La serata prese una piega ancora più surreale quando Don Peppino, il sindaco, decise di sabotare la festa. Armato di un megafono e di un gruppo di beghine, si mise a recitare il rosario a tutto volume, sperando di coprire il comizio di Saverio. Ma il compagno Trapasso non si lasciò intimidire: “Don Peppì, se preghi così forte, magari tuo Dio ti ascolta e ti manda un po’ di corrente elettrica!” La folla rise, e persino le beghine si lasciarono scappare un sorriso, mentre Don Peppino, paonazzo, borbottava: “Questo ragazzo è il demonio in persona!”

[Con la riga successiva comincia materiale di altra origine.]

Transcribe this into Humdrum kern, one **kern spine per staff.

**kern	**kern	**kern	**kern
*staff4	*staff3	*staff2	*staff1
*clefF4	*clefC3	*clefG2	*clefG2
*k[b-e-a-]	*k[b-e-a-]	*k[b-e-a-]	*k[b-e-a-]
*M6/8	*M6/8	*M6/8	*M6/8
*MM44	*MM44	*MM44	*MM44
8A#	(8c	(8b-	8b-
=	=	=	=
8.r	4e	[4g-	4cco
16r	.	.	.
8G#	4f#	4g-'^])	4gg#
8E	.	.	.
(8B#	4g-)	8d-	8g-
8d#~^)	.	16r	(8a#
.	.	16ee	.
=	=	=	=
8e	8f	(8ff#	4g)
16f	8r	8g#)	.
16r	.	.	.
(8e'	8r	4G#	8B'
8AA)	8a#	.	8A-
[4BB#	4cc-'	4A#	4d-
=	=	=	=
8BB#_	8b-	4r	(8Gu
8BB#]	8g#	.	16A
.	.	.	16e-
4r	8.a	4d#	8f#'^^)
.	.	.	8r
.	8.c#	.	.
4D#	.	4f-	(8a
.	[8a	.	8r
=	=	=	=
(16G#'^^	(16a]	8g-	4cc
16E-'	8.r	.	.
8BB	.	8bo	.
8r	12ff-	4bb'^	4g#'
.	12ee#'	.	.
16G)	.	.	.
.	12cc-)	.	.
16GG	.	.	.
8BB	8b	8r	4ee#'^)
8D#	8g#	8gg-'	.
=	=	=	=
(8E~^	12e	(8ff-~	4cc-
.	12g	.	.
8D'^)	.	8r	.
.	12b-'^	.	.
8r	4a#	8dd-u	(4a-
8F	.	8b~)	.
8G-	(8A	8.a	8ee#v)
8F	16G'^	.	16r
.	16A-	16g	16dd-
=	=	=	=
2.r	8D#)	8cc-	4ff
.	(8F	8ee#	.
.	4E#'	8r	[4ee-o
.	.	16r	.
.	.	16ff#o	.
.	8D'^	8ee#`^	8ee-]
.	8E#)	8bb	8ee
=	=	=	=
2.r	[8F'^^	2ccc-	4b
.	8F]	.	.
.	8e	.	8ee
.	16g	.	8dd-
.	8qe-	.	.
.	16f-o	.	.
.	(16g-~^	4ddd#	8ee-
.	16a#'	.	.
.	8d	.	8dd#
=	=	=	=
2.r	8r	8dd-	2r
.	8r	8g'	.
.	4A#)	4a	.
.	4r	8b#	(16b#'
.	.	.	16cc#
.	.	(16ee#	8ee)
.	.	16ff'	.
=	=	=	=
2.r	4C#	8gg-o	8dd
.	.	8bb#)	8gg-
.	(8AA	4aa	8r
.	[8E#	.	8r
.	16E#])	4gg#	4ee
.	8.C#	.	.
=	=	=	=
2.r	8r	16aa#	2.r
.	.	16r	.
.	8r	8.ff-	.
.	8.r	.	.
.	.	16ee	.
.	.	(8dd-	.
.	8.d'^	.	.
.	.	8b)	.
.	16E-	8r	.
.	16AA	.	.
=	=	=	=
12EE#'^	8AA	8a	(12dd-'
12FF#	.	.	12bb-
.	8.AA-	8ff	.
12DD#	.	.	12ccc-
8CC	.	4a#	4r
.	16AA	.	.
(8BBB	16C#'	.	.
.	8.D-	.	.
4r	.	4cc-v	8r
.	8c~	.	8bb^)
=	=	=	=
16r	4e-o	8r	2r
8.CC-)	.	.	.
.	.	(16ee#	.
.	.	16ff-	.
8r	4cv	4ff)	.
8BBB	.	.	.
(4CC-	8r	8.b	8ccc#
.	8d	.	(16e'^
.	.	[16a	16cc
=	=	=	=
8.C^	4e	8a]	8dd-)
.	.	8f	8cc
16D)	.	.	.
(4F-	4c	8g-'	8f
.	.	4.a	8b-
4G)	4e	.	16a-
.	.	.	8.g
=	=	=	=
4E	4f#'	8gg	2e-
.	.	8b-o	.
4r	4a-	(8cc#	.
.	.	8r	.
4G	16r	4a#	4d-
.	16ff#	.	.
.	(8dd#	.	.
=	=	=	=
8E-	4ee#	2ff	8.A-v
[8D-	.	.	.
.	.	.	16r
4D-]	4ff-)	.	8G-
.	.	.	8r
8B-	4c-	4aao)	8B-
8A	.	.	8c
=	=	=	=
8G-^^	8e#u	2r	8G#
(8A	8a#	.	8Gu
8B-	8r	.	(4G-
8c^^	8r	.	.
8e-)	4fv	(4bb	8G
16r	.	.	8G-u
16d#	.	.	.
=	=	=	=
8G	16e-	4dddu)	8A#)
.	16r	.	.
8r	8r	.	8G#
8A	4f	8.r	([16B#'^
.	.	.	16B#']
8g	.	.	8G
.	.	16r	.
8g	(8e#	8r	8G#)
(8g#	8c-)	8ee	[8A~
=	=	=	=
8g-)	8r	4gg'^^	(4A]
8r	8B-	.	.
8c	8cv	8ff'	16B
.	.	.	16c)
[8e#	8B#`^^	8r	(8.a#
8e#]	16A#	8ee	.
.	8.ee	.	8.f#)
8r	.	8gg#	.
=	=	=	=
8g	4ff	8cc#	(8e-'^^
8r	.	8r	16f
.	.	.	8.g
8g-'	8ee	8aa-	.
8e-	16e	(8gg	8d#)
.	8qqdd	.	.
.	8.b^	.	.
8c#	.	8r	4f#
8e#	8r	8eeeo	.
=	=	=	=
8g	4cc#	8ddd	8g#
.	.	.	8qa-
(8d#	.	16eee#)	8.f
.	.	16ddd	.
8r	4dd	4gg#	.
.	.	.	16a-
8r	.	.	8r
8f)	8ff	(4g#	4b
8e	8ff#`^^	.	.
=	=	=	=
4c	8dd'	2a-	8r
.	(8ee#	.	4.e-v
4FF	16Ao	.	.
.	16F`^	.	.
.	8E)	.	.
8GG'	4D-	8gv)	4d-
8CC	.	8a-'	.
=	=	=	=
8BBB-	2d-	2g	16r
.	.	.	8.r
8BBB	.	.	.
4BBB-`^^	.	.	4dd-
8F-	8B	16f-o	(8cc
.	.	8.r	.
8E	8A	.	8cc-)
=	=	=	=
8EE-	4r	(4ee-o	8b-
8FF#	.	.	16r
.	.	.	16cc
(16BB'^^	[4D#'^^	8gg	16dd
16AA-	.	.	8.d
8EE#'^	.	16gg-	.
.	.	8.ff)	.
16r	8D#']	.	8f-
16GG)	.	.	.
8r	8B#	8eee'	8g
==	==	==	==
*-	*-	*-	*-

A fine serata, Saverio decise di seguire il consiglio di Donna Maria per liberare lo spirito di suo nonno. Prese la vecchia bandiera partigiana del nonno, la avvolse con cura e la mise dentro il carro armato, che ormai usava come magazzino. “Nonno, vai in pace,” sussurrò, accendendo una candela. “E se proprio devi votare dall’aldilà, vota PCI, che col PSI non si combina niente!” Quella notte, sognò suo nonno che, con un sorriso, gli mostrava un manifesto elettorale del PCI, come a dire: “Va bene, hai vinto tu.”

La Festa dell’Unità finì in un delirio di canti e balli, con Saverio che, ubriaco di vino e di ideali, salì sul carro armato e urlò: “Compagni, la rivoluzione è vicina!” Peccato che il carro armato, mosso da un colpo di vento, scivolò di mezzo metro e finì contro il gazebo delle salsicce, mandando tutto all’aria. Don Peppino, vedendo la scena, si fece il segno della croce: “Ve l’avevo detto che i comunisti portano solo guai!” Ma la piazza, tra risate e applausi, continuò a festeggiare, perché a Praia a Mare, tra crisi e sogni, si trovava sempre un modo per tirare avanti.